Ingredients for 4 servings:
- 800 g zucchini
- 2 carrots
- n. B. garlic
- 2 spring onions
- 200 g feta cheese
- Parsley
- nutmeg
- salt and pepper
- 2 eggs
- 1 small onion(s)
- 1 chili pepper(s)
- e.g. spelt flour
- 300 g yogurt, Greek
- 3 tsp horseradish (cream)
- 1 garlic clove(s), pressed
- salt and pepper
- Chopped herbs, e.g. dill and chives
Instructions
Working time approx. 30 minutes; Total time approx. 30 minutes
Grate the zucchini and squeeze it firmly in a cloth. Leave it in the cloth for 10 minutes and then squeeze it again.
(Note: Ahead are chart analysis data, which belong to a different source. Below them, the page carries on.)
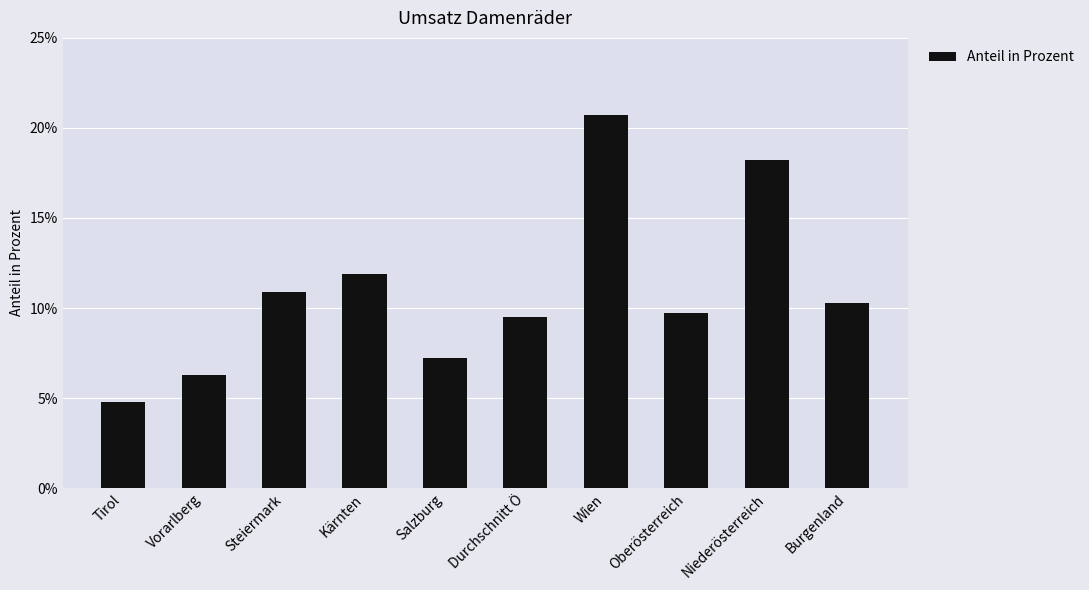

Which label corresponds to the smallest value in the chart?

Tirol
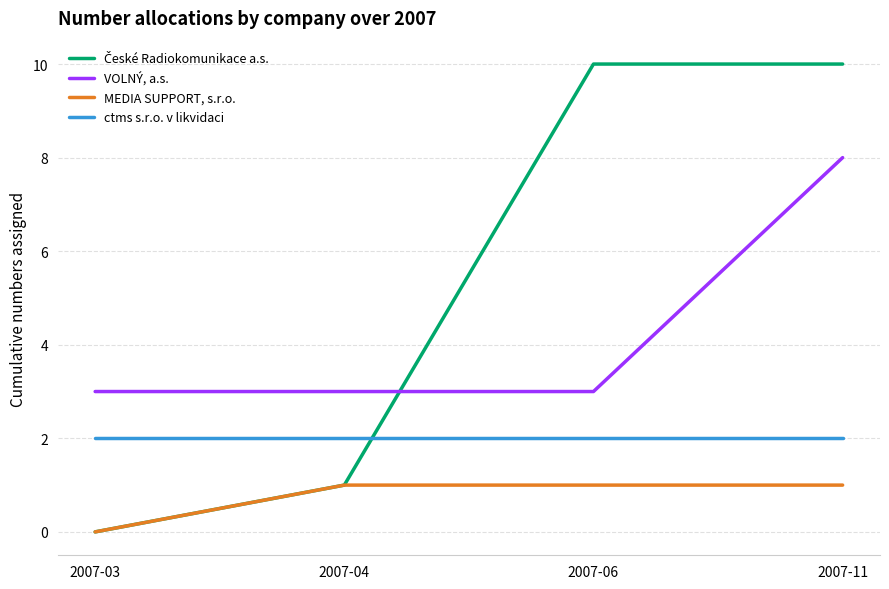

Is the value of ctms s.r.o. v likvidaci at 2007-03 greater than the value of VOLNÝ, a.s. at 2007-03?

No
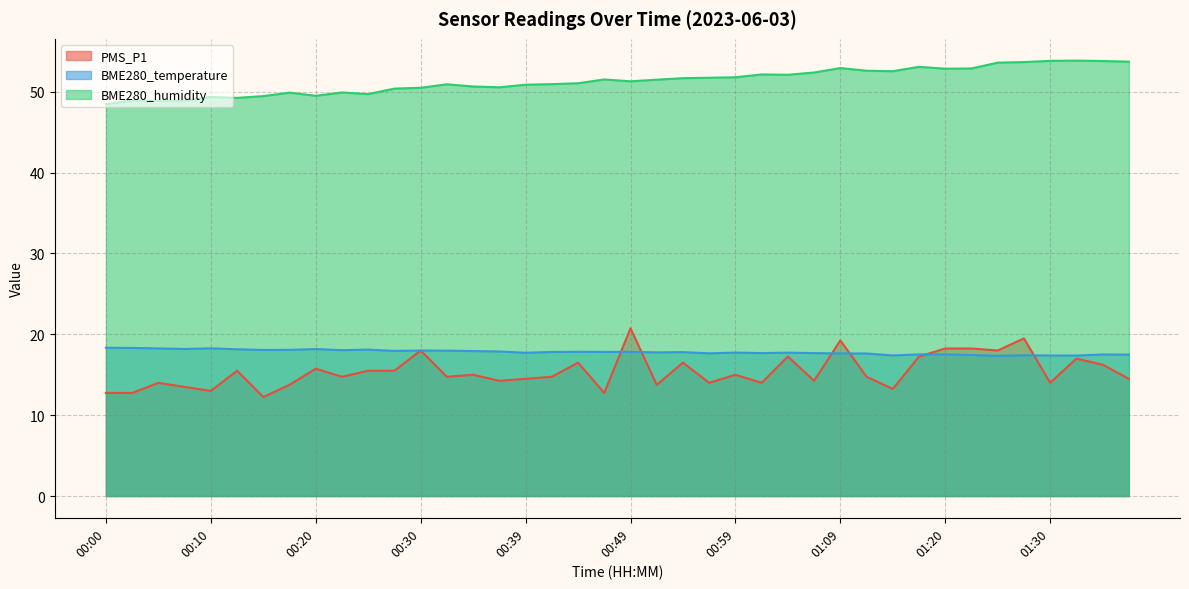

Count the number of categories in the chart.

40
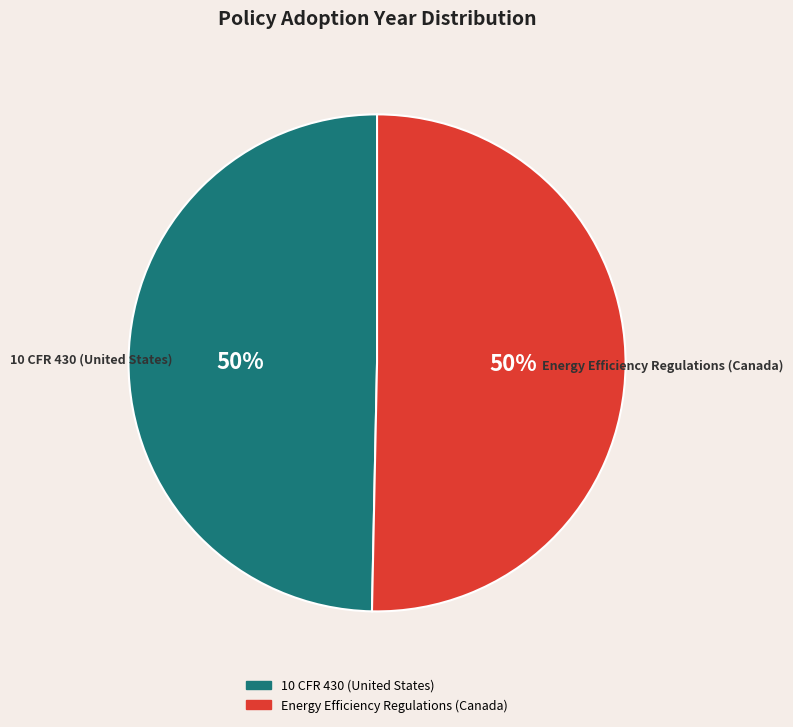

To the nearest percent, what is the average slice percentage?

50%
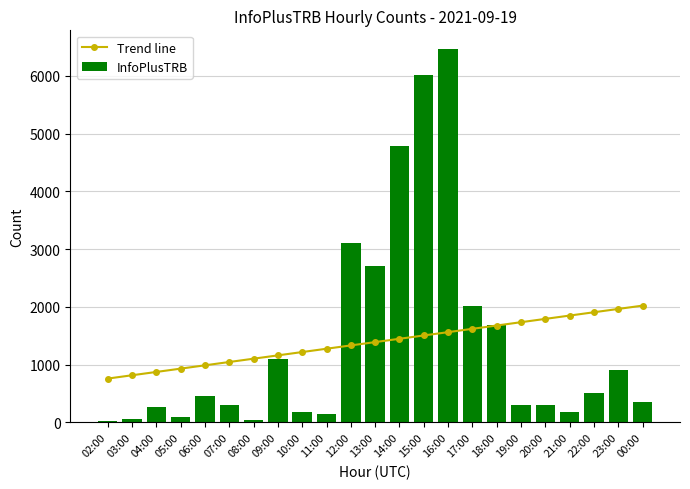

What is the value of the InfoPlusTRB bar at the 21st from the left?

515.0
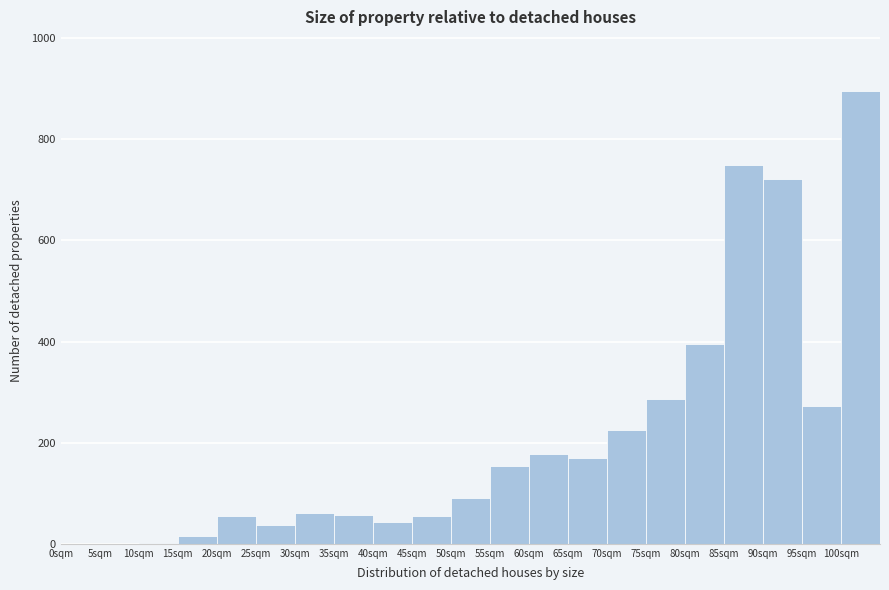

How tall is the bar that spans 60 to 65 on the x-axis? The values are not printed on the chart, so give them approximately, as read against the axis.

180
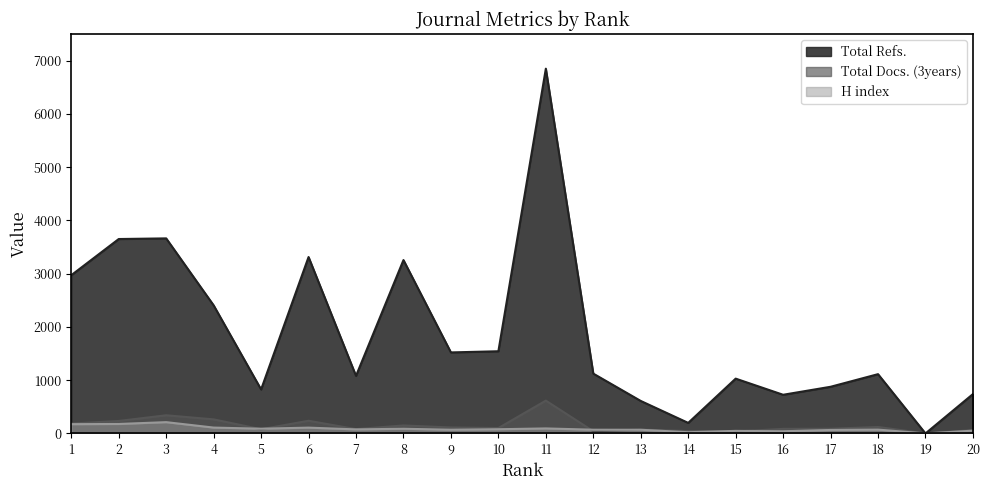

The Total Refs. series shows 1465 at 5. True or false?

False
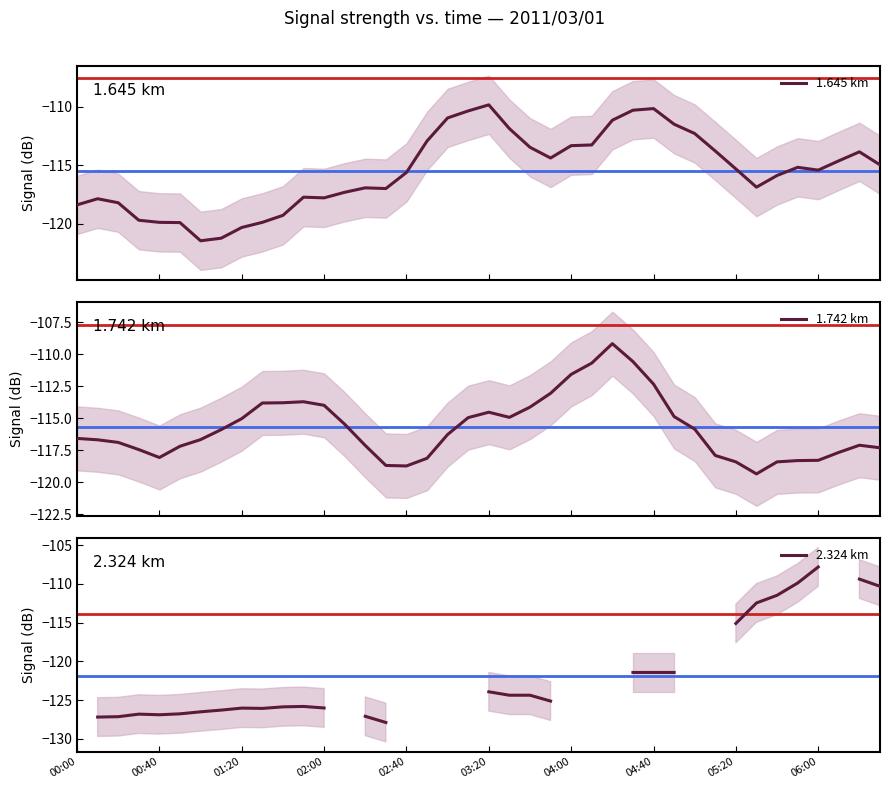

At which category does 1.742 km reach its first local peak?

11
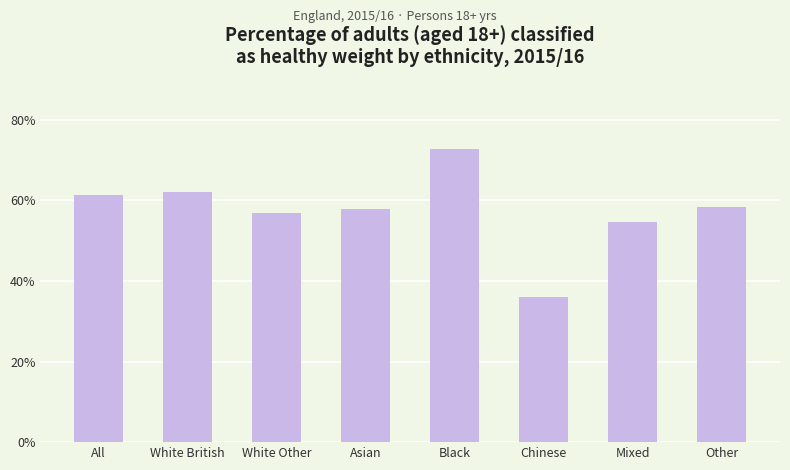

Is it true that the value at Mixed is 30.2?

False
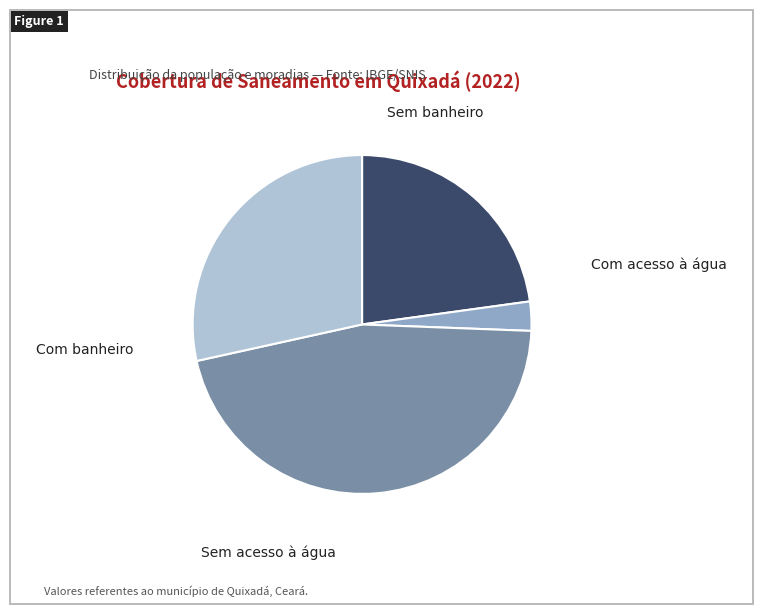

Count the number of slices in the pie.

4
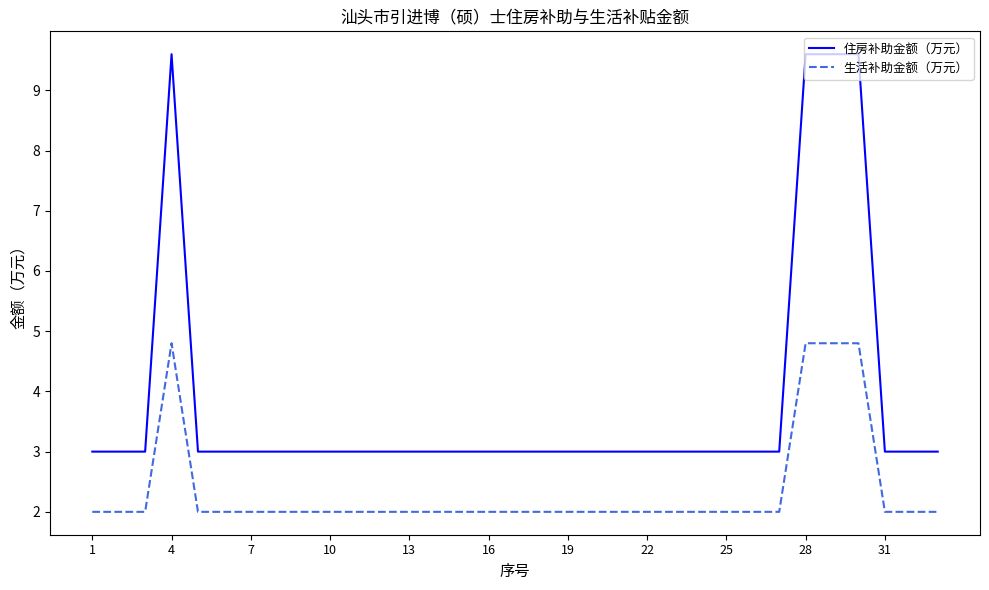

Rank the series by their maximum value, from highest to lowest.

住房补助金额（万元）, 生活补助金额（万元）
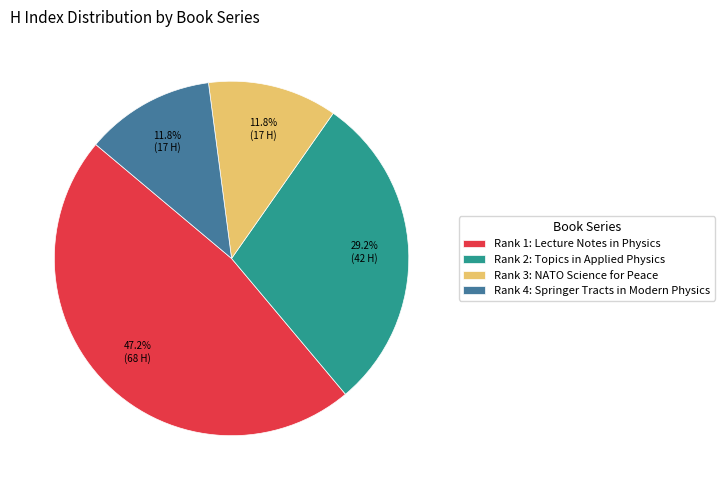

What percentage is the Rank 3: NATO Science for Peace slice, to the nearest percent?

12%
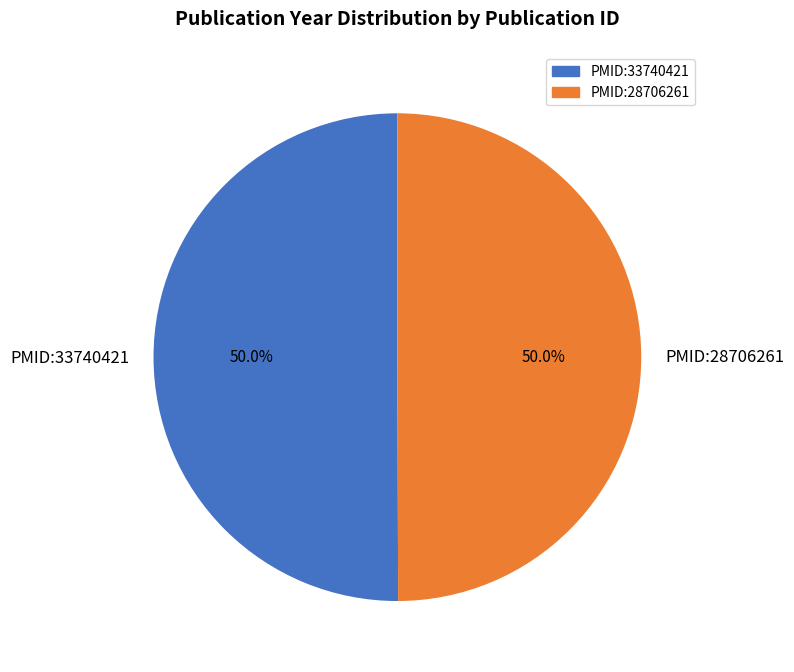

Is the sum of PMID:33740421 and PMID:28706261 greater than half?

Yes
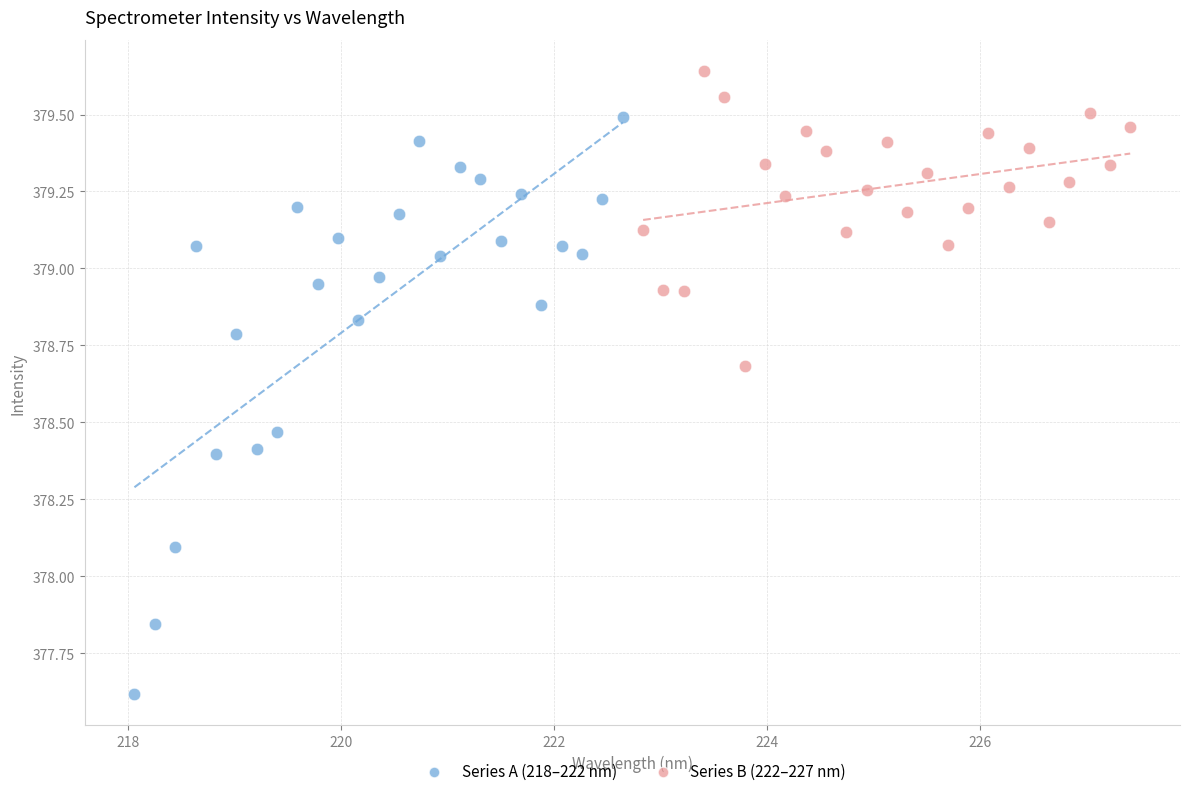

Which series contains the highest Y value?

Series B (222–227 nm)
Grate the carrots. Peel and finely chop the garlic and onion. Finely chop the spring onion and chili pepper. Mix everything together, add the crumbled feta. Season and stir in a little flour. Whisk the eggs in a separate bowl and add them to the zucchini mixture. The mixture should look slightly lumpy and there shouldn’t be much liquid left so that the pancakes don’t fall apart when cooked. Simply fry a test pancake. If they fall apart when turned, stir in a little more flour (or finely rolled oats). Heat the oil in a pan and fry the pancakes on both sides. Mix together the ingredients for the dip and serve with the pancakes.